医療保険は「儲ける」ために加入するのではありません。

私は、アクサ生命の医療保険「スマート・ケア」は、人の「安心感」に付け込んで、過剰すぎる保障内容になってはいないか、と感じてしまいます。

オリックス生命の新キュアと比べ、入院日額10,000円の内容で1か月あたりの保険料の差は「1,530円」です。

私は、1年で18,360円、10年で183,600円、30年で約55万円も多く支払ってまで、日帰り手術後の通院保障日額10,000円を欲しいとは思えません。
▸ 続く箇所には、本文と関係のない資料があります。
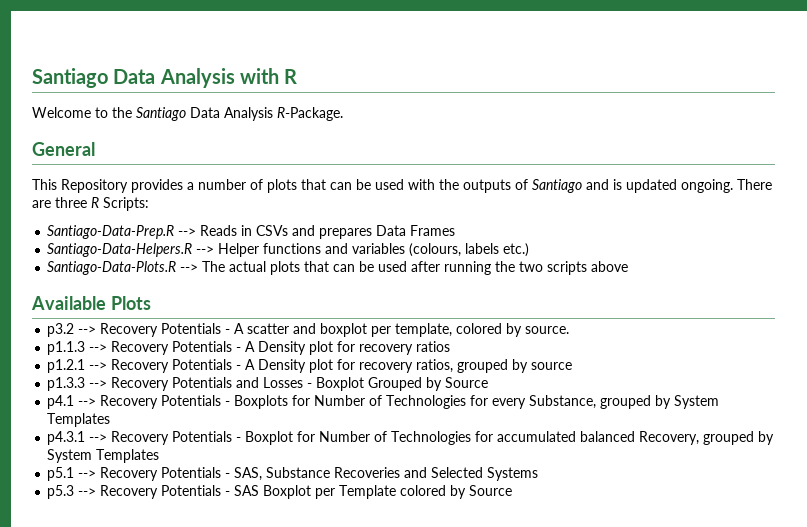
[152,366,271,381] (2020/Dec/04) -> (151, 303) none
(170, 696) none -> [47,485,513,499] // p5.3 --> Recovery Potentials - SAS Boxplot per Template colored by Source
アクサ生命の医療保険「スマート・ケア」は保険料に見合う価値があるのか、のまとめ

各社、医療保険は「ドル箱商品」と言えるほど、医療保険から大きな利益を得ています。

保険は「最低限困ることのない」ものであれば、その役目を十分に果たしてくれると考えています。

せっかく日本には高額療養費制度があるのですから、それを踏まえた上で医療保険の保障内容を決めるのであれば、事細かなケースでどれが手厚い・手薄い、というミクロな議論ではなく、最低限の費用で最大限の恩恵を受けることができる保障を持つことが、経済的な損失を防ぐことができるのではないでしょうか?